A faithful copy of every entry, with the pictures removed, is what is needed here.

*** Opening of The data ***

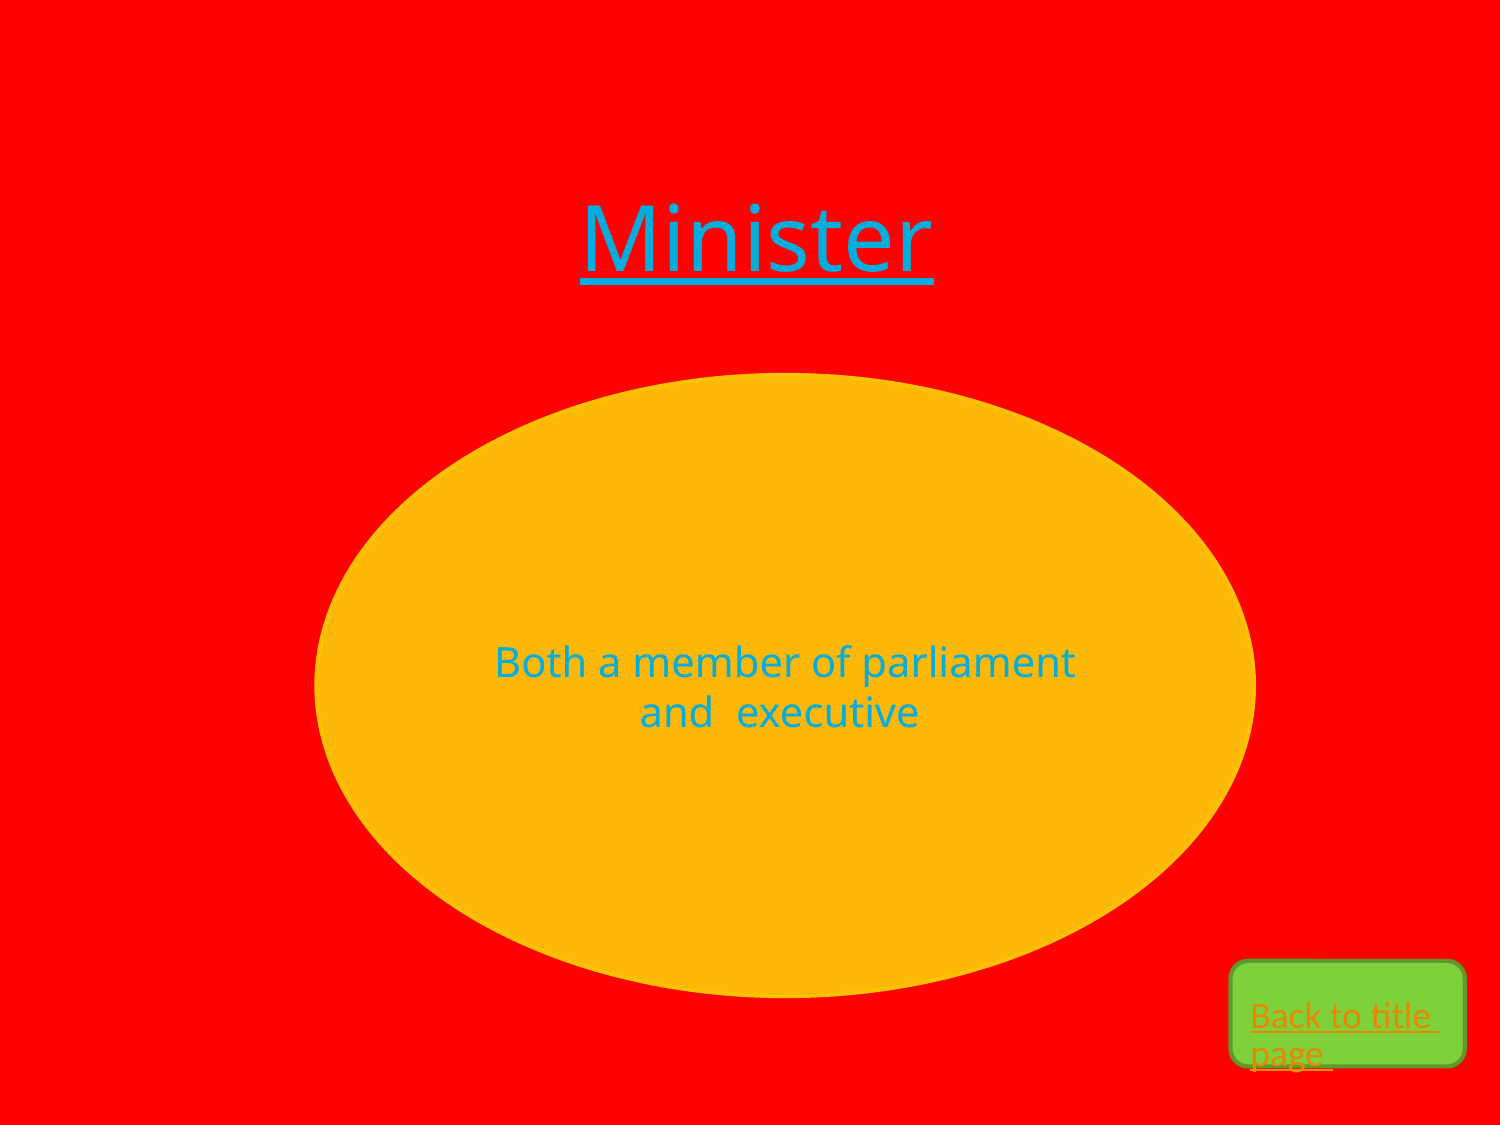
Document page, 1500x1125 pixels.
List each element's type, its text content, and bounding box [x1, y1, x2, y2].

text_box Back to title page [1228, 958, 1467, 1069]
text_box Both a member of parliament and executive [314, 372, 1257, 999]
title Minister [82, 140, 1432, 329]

*** Close of The data ***

Solution for this problem:
Document page, 1500x1125 pixels.
List each element's type, its text content, and bounding box [x1, y1, x2, y2].

text_box Back to title page [1228, 958, 1467, 1069]
text_box Both a member of parliament and executive [314, 372, 1257, 999]
title Minister [82, 140, 1432, 329]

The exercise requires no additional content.